===== Extracted text =====

Chronic Back Pain Treatment

Nearly all people (4 out of 5) have a least a passing experience with back pain at some point in their lifetime. Fortunately, most people do not suffer from back pain for very long, and the symptoms pass after a period of a few days to a few weeks. Most people actually experience sprain and strain type injuries, rather than have their symptoms as a result of the more serious back conditions such as ankylosing spondylitis or cauda equina syndrome. Sprain and strain type injuries are the type of back injuries related to overuse of the muscles or an awkward movement that temporarily injures the back muscles or ligaments. Strain injuries refer to the overuse of the back muscles and sprain injuries refer to the overstretching of the back ligaments. In most cases, these minor injuries will heal on their own, though there are treatments that will speed recovery rates, including resources such as icing, rest, anti-inflammatory medications, and back stretching and exercises.

For some people, though, back pain lingers, or even gets worse, despite a period of rest and over the counter conservative therapies such as icing and anti-inflammatories. These patients are more likely to seek more sophisticated diagnostic testing and one-on-one therapy sessions with specialists such as physical therapists to get treated for back conditions that won't seem to go away on their own.

=====

● **Task brief**:
Copy out the chronic back pain text in full, word for word.

===== Dataset content =====

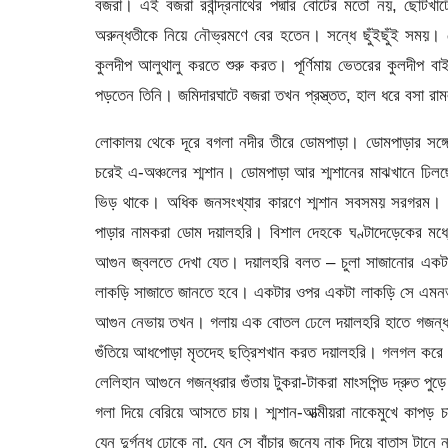
বজরা। এই বজরা রবীন্দ্রনাথের পদ্মার বোটের মতো নয়, ছোট
অরুন্ধতীকে নিয়ে নৌভ্রমণে বের হতেন। সন্ধে ছুঁইছুঁই সময়।
কুলদীপ আলুথালু করতে শুরু করত। পূর্ণিমায় ভেতরের কুলদীপ ব
পড়তেন তিনি। জমিদারঘাটে বজরা তখন প্রস্ত্তত, হাল ধরে বসা রা
লোকালয় থেকে দূরে বগলা নদীর তীরে ডোমপাড়া। ডোমপাড়ার সঙ্গ
চরেই এ-অঞ্চলের শ্মশান। ডোমপাড়া আর শ্মশানের মাঝখানে ঢিলছ
ভিড় থাকে। অধিক জনসংখ্যার কারণে শ্মশান সবসময় সরগরম। স
পাড়ার নামকরা ডোম দয়ালহরি। বিশাল দেহকে ঘণ্টাদেড়েকের মধ্যে
আগুন জ্বলতে দেখা যেত। দয়ালহরি বলত – চুলা সাজানোর একট
লাকড়ি সাজাতে জানতে হবে। একটার ওপর একটা লাকড়ি সে এমনভাবে
আগুন নেভায় তখন। গলায় এক বোতল ঢেলে দয়ালহরি হাতে গজন্ধরা ত
গুঁতিয়ে আধপোড়া মৃতদেহ ছত্রিশখান করত দয়ালহরি। গলগল করে
লেলিহান আগুনে গজন্ধরার গুঁতায় টুকরা-টাকরা মাংসপিন্ড দ্রুত পুড়ে
গলা দিয়ে বেরিয়ে আসতে চায়। শ্মশান-আত্মীয়রা নাকেমুখে কাপড় চ
যেন দুর্গন্ধ ঢোকে না, যেন সে বাঁচার জন্যে নাক দিয়ে বাতাস টানে ন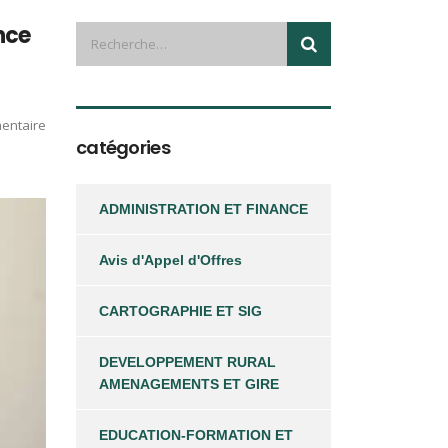
nce
entaire
catégories
ADMINISTRATION ET FINANCE
Avis d'Appel d'Offres
CARTOGRAPHIE ET SIG
DEVELOPPEMENT RURAL
AMENAGEMENTS ET GIRE
EDUCATION-FORMATION ET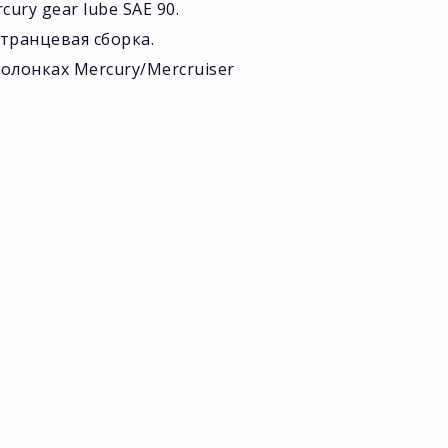
ury gear lube SAE 90.
транцевая сборка.
олонках Mercury/Mercruiser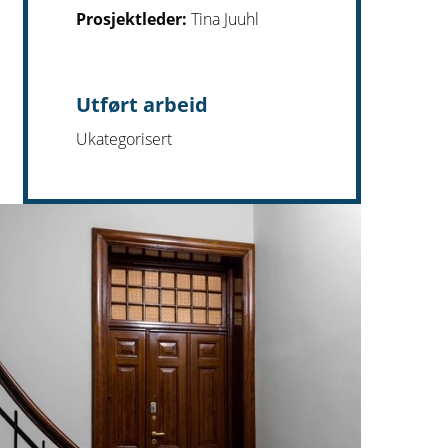
Prosjektleder:
Tina Juuhl
Utført arbeid
Ukategorisert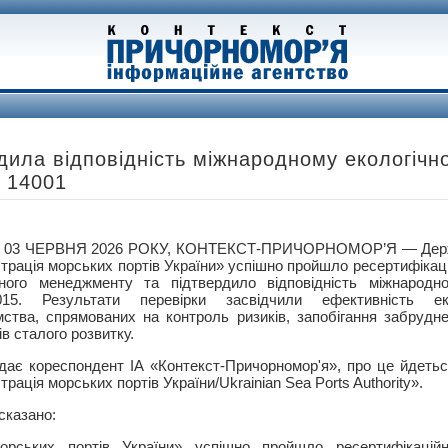
ила відповідність міжнародному екологічн
 14001
 03 ЧЕРВНЯ 2026 РОКУ, КОНТЕКСТ-ПРИЧОРНОМОР’Я — Держа
страція морських портів України» успішно пройшло ресертифікац
чного менеджменту та підтвердило відповідність міжнарод
2015. Результати перевірки засвідчили ефективність ек
мства, спрямованих на контроль ризиків, запобігання забруд
в сталого розвитку.
дає кореспондент ІА «Контекст-Причорномор'я», про це йдетьс
трація морських портів України/Ukrainian Sea Ports Authority».
сказано:
орських портів України» успішно пройшло ресертифікацій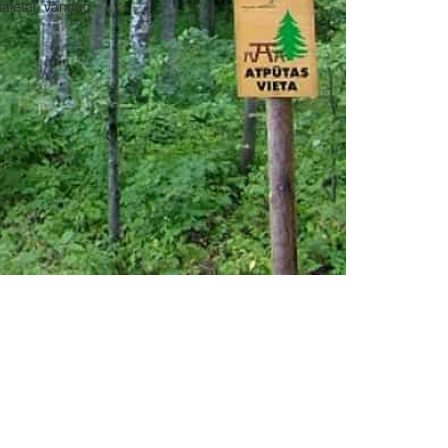
aletai, vanduo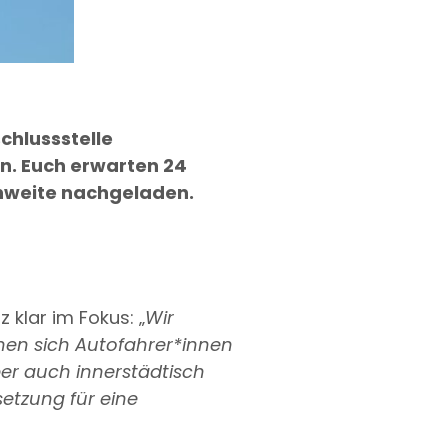
chlussstelle
n. Euch erwarten 24
chweite nachgeladen.
 klar im Fokus: „
Wir
nen sich Autofahrer*innen
er auch innerstädtisch
setzung für eine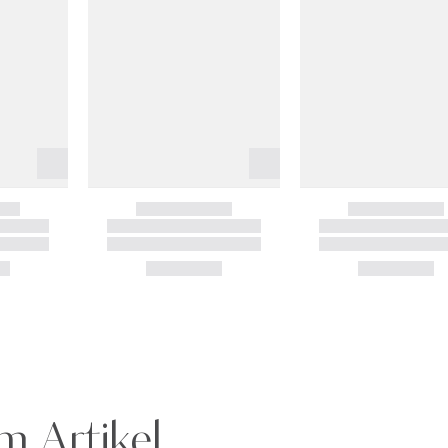
m Artikel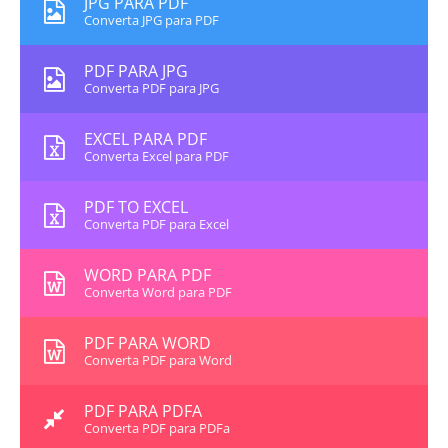
JPG PARA PDF
Converta JPG para PDF
PDF PARA JPG
Converta PDF para JPG
EXCEL PARA PDF
Converta Excel para PDF
PDF TO EXCEL
Converta PDF para Excel
WORD PARA PDF
Converta Word para PDF
PDF PARA WORD
Converta PDF para Word
PDF PARA PDFA
Converta PDF para PDFa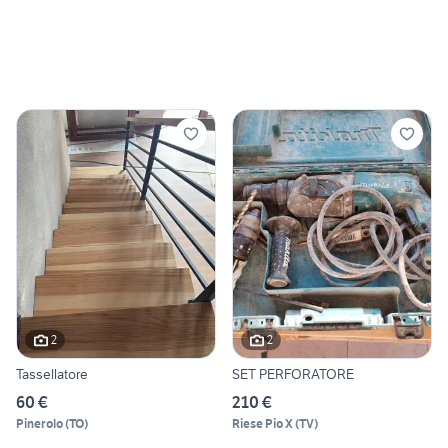
2
2
Tassellatore
SET PERFORATORE
60 €
210 €
Pinerolo
(
TO
)
Riese Pio X
(
TV
)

=====

● **Task answer**:
Chronic Back Pain Treatment

Nearly all people (4 out of 5) have a least a passing experience with back pain at some point in their lifetime. Fortunately, most people do not suffer from back pain for very long, and the symptoms pass after a period of a few days to a few weeks. Most people actually experience sprain and strain type injuries, rather than have their symptoms as a result of the more serious back conditions such as ankylosing spondylitis or cauda equina syndrome. Sprain and strain type injuries are the type of back injuries related to overuse of the muscles or an awkward movement that temporarily injures the back muscles or ligaments. Strain injuries refer to the overuse of the back muscles and sprain injuries refer to the overstretching of the back ligaments. In most cases, these minor injuries will heal on their own, though there are treatments that will speed recovery rates, including resources such as icing, rest, anti-inflammatory medications, and back stretching and exercises.

For some people, though, back pain lingers, or even gets worse, despite a period of rest and over the counter conservative therapies such as icing and anti-inflammatories. These patients are more likely to seek more sophisticated diagnostic testing and one-on-one therapy sessions with specialists such as physical therapists to get treated for back conditions that won't seem to go away on their own.